Research Article
A Hybrid Model Integrating LSTM with Multiple GARCH-Type Models for Volatility and Var Forecast
@INPROCEEDINGS{10.4108/eai.6-1-2023.2330313, author={Jiayi Liu}, title={A Hybrid Model Integrating LSTM with Multiple GARCH-Type Models for Volatility and Var Forecast}, proceedings={Proceedings of the 2nd International Conference on Big Data Economy and Digital Management, BDEDM 2023, January 6-8, 2023, Changsha, China}, publisher={EAI}, proceedings_a={BDEDM}, year={2023}, month={6}, keywords={volatility garch-type models lstm model}, doi={10.4108/eai.6-1-2023.2330313} }
- Jiayi Liu
Year: 2023
A Hybrid Model Integrating LSTM with Multiple GARCH-Type Models for Volatility and Var Forecast
BDEDM
EAI
DOI: 10.4108/eai.6-1-2023.2330313
Abstract
The prediction of volatility and Value-at-Risk is a key problem in finance which can help to measure the risk, or the error sizes obtained in modelling several financial variables. In this study, I use high-frequency data to calculate the realized volatility which will be implemented as a financial asset volatility measurement. Furthermore, a hybrid model that integrates three GARCH-type models and LSTM (Long Short-Term Memory) neural networks is proposed to forecast the volatility of CSI 300 index and further translate to accurate VaR (Value at Risk). Then the performance of the hybrid model prediction is compared against the performance of standalone models such as LSTM with RV as the only input.
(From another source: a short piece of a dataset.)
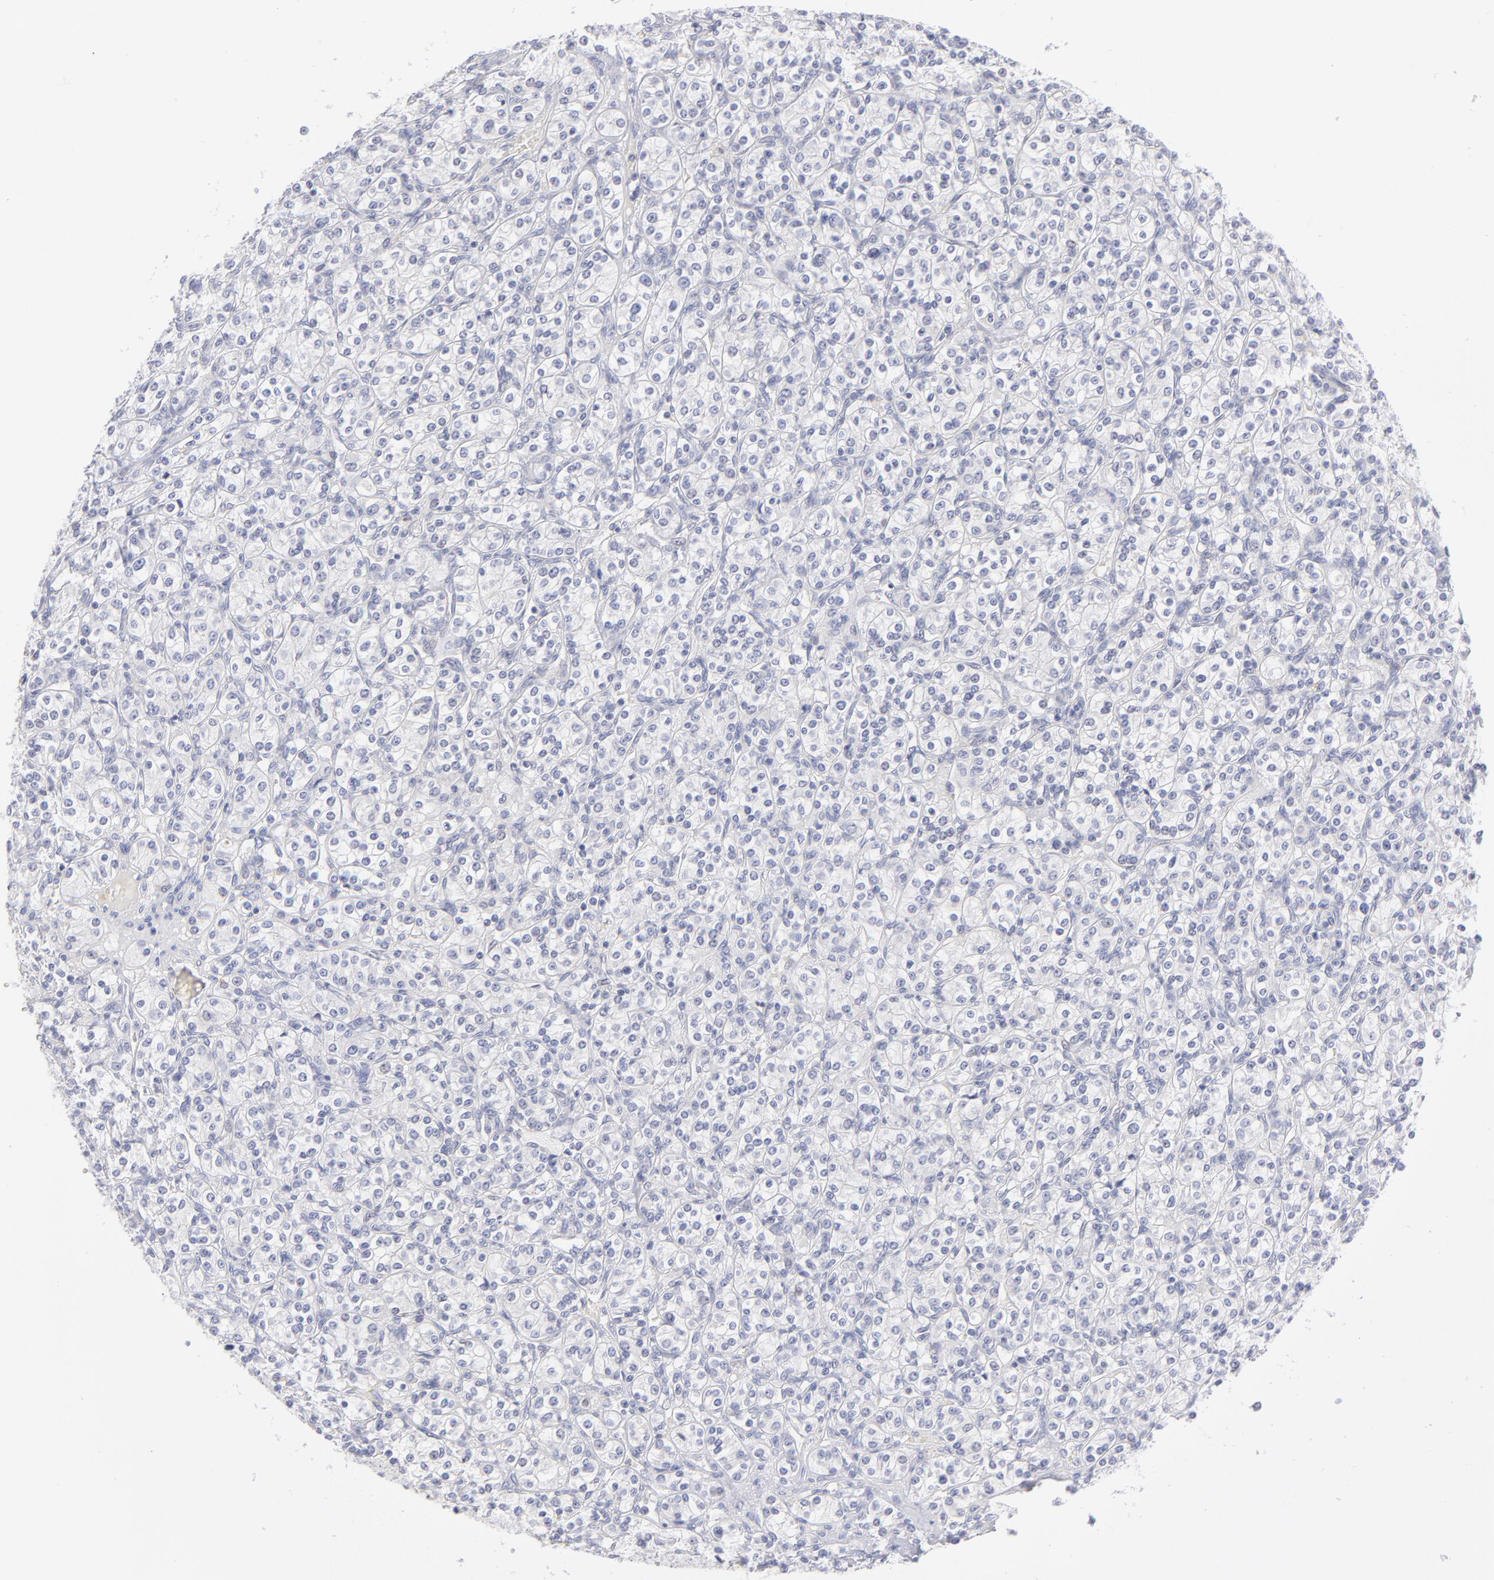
{"staining": {"intensity": "negative", "quantity": "none", "location": "none"}, "tissue": "renal cancer", "cell_type": "Tumor cells", "image_type": "cancer", "snomed": [{"axis": "morphology", "description": "Adenocarcinoma, NOS"}, {"axis": "topography", "description": "Kidney"}], "caption": "Image shows no protein staining in tumor cells of renal adenocarcinoma tissue. (DAB immunohistochemistry (IHC) visualized using brightfield microscopy, high magnification).", "gene": "MTHFD2", "patient": {"sex": "male", "age": 77}}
In the end, I generate the trading strategy signal and built the strategy for investment to explore the applicability of this hybrid model in risk management. The empirical analysis of the above model is carried out on CSI 300 index data. The empirical results in this study showed that the hybrid model could significantly improve the volatility and VaR prediction performance of the CSI 300 Index. Therefore, the research methods and the conclusions of this study could provide the possibility for the further application of this hybrid model in financial research.